“Out of rounds!” Marisol shouted from her position.
He looked up just in time to see a bandit closing in on her with a pistol raised. Blaze grabbed the nearest thing within reach, a jagged rock, and threw himself forward. He smashed it into the man’s skull with a sickening crack. The bandit went limp, blood streaking down his face.
Quickly, he dropped the rock and took out a knife he had found on one of the bandits’ bodies after the previous shootout.
If he didn’t have a gun, he needed a sharp weapon. After all, it was working for Graycloud.
Another man lunged at Blaze from behind. That was when Blaze spun, driving his knife up into the Rider’s stomach. The man staggered, eyes wide in disbelief before collapsing to his knees.
The Colt finally gave, the jam clearing with a metallic click. Blaze thumbed back the hammer and fired once, twice, three times...dropping the last two Riders before they could reach him.
Then, silence.
Smoke drifted low through the canyon. Horses screamed in the distance, then faded. The only sound left was the wind scraping across the stone.

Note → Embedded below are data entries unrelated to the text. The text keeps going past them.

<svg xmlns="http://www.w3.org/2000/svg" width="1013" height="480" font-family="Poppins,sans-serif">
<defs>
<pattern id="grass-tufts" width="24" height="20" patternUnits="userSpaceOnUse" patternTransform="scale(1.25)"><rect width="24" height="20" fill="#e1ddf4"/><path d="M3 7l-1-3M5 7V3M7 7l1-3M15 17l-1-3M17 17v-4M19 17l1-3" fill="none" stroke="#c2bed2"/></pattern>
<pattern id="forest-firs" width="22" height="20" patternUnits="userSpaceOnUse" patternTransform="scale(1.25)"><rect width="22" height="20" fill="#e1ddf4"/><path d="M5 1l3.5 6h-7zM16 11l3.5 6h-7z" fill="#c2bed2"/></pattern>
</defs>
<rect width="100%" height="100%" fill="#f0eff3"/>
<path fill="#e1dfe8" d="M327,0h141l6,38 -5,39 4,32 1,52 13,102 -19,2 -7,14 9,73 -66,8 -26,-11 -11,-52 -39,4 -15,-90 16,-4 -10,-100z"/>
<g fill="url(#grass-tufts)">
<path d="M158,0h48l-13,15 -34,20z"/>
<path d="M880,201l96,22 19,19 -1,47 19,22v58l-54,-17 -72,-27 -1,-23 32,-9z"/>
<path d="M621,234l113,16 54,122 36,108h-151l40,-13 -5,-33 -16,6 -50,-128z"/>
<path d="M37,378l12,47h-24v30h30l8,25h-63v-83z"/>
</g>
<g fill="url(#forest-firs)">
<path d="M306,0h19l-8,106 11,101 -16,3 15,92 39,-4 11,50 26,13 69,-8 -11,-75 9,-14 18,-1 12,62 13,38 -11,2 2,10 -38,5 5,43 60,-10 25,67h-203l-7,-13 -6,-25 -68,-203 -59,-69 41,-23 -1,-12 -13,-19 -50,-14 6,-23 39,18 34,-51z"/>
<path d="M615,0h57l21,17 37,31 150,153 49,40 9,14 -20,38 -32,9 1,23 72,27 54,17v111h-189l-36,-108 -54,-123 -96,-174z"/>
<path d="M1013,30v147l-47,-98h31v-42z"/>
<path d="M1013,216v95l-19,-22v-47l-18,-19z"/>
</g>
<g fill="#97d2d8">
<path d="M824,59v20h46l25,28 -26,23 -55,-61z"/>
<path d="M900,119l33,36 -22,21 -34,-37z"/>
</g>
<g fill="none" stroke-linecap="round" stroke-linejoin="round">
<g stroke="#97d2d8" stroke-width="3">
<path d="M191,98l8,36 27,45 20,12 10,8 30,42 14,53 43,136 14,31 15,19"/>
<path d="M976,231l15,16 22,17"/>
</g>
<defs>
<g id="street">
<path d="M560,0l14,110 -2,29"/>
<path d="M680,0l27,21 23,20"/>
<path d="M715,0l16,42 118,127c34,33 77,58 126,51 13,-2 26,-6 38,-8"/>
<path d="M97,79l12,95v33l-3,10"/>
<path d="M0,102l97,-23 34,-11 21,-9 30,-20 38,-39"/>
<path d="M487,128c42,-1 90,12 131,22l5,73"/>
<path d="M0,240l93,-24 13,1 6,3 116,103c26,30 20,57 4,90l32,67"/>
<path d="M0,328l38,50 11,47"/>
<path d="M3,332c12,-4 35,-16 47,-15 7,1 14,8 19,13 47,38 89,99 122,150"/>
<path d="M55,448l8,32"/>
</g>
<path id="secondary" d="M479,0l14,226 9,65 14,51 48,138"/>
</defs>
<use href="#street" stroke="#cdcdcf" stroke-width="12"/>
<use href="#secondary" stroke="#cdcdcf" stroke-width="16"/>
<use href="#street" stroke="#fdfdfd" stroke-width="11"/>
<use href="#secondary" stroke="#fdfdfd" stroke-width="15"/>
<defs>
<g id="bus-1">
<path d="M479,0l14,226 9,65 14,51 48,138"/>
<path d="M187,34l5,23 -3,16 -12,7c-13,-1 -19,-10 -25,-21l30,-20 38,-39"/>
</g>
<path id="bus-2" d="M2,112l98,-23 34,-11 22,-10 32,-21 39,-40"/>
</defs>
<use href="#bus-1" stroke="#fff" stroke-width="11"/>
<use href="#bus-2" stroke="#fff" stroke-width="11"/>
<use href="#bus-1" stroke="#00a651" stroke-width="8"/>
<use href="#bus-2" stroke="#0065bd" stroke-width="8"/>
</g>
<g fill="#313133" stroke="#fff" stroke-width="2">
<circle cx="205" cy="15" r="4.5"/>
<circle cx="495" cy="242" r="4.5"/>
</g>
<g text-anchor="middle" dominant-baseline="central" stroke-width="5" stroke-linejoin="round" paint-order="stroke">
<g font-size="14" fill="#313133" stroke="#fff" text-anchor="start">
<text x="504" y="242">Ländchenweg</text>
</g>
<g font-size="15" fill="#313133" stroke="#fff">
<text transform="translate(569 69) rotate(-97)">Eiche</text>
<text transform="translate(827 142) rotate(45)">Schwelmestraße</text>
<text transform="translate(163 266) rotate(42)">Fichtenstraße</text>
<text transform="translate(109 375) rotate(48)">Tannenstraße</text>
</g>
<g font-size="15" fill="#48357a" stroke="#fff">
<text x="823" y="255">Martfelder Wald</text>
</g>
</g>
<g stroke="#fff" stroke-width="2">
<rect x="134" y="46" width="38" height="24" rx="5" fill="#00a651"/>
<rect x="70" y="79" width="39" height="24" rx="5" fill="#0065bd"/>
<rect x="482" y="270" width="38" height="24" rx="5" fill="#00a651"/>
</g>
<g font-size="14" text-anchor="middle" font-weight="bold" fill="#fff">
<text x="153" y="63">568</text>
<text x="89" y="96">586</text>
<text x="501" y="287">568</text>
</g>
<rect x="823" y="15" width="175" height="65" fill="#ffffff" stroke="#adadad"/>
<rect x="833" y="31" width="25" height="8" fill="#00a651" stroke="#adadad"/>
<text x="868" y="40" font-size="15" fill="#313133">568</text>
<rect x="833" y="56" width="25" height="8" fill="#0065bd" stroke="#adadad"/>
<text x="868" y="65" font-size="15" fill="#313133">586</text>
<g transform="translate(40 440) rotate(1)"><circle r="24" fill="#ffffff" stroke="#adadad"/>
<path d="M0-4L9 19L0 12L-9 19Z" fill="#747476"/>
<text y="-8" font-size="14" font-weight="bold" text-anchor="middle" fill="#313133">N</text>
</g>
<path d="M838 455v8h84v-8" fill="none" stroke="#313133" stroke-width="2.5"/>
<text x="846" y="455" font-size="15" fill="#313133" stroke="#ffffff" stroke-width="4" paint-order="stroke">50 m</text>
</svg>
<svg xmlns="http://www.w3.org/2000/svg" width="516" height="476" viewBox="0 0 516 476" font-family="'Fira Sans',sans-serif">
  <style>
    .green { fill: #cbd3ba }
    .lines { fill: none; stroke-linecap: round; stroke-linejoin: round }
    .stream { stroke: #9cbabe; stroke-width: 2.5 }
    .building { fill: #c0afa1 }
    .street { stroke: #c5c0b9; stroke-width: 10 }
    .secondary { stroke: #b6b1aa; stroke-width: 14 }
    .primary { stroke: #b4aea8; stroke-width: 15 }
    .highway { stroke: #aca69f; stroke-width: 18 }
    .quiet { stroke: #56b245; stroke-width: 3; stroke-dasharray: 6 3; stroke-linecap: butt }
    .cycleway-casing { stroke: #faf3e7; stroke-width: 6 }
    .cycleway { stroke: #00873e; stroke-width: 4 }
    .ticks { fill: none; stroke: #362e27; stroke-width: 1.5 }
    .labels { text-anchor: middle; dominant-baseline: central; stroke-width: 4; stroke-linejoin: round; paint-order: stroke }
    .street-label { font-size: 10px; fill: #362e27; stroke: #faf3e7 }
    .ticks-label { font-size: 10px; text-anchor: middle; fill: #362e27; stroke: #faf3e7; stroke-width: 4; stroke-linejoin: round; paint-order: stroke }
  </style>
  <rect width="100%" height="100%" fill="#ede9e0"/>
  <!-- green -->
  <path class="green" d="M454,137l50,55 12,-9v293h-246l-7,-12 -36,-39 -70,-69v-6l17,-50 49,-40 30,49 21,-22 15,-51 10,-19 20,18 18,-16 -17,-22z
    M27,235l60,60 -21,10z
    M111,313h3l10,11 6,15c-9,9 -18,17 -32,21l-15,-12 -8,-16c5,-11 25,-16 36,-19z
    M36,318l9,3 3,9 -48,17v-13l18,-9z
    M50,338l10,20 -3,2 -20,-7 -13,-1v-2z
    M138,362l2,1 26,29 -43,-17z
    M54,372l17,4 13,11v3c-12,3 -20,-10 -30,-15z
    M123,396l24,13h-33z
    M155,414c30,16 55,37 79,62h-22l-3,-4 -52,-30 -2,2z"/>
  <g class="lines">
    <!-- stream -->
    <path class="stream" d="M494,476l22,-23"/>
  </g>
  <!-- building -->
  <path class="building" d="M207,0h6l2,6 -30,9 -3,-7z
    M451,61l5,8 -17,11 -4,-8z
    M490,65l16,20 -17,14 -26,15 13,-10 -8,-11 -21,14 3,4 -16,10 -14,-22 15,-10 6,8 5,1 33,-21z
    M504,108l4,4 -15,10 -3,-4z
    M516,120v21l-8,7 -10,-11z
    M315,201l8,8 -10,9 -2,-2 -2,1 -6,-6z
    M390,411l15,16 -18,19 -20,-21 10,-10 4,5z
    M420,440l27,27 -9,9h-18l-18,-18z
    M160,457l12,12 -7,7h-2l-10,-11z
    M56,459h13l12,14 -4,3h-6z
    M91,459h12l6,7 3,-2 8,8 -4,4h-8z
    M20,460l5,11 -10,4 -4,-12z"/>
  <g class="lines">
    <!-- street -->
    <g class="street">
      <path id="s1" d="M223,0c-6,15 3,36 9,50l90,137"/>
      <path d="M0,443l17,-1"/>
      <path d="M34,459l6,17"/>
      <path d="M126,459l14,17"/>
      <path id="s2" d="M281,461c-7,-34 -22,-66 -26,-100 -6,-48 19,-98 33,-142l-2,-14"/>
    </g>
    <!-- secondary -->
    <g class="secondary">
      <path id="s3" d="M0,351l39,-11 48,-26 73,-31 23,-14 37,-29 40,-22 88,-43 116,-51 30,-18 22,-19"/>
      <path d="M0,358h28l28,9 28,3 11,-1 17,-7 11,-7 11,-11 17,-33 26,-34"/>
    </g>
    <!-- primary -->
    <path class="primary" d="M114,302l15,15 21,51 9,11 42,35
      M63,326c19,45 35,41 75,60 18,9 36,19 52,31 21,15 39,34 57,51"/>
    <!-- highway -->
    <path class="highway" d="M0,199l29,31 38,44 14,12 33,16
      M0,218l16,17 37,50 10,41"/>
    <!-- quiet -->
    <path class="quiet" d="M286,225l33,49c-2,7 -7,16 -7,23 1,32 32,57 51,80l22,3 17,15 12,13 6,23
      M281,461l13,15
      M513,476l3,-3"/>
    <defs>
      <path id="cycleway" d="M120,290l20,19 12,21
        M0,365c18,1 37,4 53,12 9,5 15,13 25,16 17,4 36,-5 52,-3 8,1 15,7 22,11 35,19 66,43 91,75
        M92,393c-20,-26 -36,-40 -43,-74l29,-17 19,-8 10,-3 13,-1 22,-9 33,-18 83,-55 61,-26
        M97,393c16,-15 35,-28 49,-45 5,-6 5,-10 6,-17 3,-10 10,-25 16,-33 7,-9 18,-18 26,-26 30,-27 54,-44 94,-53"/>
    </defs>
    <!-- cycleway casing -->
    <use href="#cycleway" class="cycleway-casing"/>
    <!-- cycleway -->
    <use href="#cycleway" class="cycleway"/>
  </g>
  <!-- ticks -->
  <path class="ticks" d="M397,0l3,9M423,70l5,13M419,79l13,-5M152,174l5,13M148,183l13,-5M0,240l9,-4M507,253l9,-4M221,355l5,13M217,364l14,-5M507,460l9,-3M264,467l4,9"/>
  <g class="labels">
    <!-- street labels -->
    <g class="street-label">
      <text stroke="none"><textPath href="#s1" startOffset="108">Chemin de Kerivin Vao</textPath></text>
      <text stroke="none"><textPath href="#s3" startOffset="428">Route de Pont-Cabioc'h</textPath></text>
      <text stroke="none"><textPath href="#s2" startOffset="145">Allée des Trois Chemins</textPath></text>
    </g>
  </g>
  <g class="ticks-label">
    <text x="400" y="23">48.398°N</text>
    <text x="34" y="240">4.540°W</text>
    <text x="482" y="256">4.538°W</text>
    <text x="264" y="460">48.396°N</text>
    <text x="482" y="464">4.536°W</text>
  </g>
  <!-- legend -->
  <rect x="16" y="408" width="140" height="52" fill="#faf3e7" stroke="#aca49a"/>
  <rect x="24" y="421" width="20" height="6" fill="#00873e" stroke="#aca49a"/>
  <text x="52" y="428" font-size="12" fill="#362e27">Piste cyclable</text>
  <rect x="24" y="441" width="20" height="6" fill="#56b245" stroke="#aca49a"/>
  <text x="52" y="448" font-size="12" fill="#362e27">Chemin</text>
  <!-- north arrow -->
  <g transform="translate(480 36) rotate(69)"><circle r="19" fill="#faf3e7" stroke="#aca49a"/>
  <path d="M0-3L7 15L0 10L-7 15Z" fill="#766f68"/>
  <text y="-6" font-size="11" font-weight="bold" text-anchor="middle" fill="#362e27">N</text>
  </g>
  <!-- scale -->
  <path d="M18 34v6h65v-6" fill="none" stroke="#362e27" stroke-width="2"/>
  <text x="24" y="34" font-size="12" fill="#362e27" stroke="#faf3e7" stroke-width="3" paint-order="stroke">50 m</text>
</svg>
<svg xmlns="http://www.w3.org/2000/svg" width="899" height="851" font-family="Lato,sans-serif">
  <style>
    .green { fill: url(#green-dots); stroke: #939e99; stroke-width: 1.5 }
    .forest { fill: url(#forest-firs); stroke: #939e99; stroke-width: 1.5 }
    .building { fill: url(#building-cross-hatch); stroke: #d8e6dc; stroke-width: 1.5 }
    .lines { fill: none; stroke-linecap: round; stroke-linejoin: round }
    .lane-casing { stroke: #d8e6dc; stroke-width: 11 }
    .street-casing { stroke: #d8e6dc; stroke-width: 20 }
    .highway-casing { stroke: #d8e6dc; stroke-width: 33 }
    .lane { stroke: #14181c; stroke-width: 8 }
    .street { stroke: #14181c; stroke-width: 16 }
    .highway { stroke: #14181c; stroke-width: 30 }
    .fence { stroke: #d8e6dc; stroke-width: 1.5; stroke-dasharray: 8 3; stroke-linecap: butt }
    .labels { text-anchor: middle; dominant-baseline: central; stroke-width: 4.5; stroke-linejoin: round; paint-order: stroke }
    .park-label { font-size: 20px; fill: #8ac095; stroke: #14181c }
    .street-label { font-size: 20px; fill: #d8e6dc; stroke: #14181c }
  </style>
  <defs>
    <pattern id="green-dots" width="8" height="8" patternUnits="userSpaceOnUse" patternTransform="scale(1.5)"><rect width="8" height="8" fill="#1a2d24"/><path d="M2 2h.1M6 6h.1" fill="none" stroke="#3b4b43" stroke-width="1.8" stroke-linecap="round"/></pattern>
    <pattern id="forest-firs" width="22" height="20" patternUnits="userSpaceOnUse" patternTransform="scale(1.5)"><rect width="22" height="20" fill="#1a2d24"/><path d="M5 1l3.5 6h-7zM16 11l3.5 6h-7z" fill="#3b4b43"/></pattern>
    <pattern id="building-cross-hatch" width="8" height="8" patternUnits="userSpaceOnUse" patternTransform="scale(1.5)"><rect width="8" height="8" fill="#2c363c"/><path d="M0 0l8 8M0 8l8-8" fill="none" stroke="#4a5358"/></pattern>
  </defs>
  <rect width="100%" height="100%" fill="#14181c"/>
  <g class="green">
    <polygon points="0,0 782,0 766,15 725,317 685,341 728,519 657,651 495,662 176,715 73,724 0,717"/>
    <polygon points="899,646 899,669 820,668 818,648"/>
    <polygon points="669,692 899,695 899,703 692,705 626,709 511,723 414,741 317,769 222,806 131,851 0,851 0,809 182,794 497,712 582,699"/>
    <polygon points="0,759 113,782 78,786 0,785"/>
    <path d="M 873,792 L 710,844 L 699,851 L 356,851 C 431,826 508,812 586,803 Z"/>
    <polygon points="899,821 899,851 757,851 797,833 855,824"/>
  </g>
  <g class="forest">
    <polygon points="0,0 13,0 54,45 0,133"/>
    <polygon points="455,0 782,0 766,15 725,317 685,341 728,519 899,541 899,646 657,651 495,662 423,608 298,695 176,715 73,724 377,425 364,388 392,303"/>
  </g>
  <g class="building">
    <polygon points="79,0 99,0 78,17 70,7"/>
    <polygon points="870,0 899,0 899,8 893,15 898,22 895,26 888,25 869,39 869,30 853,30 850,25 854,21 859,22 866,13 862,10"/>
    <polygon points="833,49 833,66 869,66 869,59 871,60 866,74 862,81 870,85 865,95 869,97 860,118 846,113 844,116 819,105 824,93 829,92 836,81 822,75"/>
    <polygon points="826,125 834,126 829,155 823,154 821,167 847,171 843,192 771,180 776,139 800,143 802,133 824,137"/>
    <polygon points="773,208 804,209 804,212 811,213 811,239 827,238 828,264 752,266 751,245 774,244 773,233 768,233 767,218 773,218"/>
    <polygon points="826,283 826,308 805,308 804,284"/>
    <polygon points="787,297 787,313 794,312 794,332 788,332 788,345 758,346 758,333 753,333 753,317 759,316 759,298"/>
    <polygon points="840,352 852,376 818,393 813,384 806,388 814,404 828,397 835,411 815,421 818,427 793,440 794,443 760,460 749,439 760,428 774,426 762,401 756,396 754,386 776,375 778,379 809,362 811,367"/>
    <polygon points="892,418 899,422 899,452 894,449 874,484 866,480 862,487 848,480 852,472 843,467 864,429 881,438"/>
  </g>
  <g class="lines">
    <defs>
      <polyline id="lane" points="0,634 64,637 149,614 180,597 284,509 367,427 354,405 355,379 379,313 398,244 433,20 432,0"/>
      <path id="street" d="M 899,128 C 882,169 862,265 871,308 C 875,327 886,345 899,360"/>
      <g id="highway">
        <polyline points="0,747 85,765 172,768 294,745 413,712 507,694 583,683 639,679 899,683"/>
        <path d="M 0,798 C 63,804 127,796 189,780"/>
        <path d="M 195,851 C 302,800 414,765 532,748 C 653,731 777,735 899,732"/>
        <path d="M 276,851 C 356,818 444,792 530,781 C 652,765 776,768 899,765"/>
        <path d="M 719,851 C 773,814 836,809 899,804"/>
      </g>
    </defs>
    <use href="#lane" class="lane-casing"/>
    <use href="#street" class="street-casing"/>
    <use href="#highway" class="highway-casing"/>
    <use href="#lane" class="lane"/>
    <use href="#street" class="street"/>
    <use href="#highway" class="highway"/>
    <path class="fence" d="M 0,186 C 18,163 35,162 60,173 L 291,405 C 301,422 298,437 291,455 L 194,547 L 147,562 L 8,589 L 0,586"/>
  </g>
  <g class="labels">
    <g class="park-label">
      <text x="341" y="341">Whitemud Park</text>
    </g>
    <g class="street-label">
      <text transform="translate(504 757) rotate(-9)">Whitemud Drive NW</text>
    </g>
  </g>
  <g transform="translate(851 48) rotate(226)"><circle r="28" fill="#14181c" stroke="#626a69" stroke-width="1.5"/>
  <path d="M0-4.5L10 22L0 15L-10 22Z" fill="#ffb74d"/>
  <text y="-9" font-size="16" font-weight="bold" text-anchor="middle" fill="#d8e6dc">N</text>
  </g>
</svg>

Blaze straightened slowly, his chest heaving. The ground was littered with bodies. A dozen men, give or take, were scattered like broken shadows across the dirt.
“Everyone alive?” he called.
“Still standing,” Marisol replied, pushing herself up from behind a fallen horse. Her hat was gone, her hair was loose and tangled, and her face was streaked with dust. She kicked a spent cartridge aside. “That’s the last of my rounds.”
Graycloud wiped his blade clean on a Rider’s coat.
“They were waiting,” he said.
“No doubt about it,” Blaze replied.
Marisol spat in the dirt. “Reckon Wilder sent them?”
“Who else?” Blaze reloaded his revolver, each bullet sliding in with a hard click. “They must have been tracking us. They knew we were coming.”
Graycloud crouched beside one of the fallen men, rolling him over. The Rider’s coat was torn, his bandana marked with a black serpent stitched into the cloth.
“I’ve seen this symbol before,” Graycloud said. “It’s definitely the Hollow Creek Riders.”
“They’ve been busy,” Blaze said.
Marisol picked up a fallen rifle and checked the chamber. “Nothing left in it.”
“Take what you can,” Blaze said, holstering his revolver. “We’ll need it.”
He scanned the scene, taking in the sight of the dead bodies. It no longer bothered him. It was strange how quickly he had become accustomed to it.
Marisol and Graycloud were the same. They didn’t bat an eyelash.
“Where to now?” Marisol asked.
“Out of the open,” Blaze said. “Before more of them show up.”
Graycloud glanced toward the horizon. “Foothill trail curves east. There’s a gully, a dry stream bed. Could use it to cover our tracks.”
“Do it,” Blaze said.
They began gathering what they could—guns, cartridges, a half-torn map from a saddlebag. Anything. Everything. The air still stank of black powder. A vulture circled overhead as if waiting for them to finish.
Marisol kicked one of the bodies as she walked past.
“Reckless fools,” she muttered. “You’d think they were drunk.”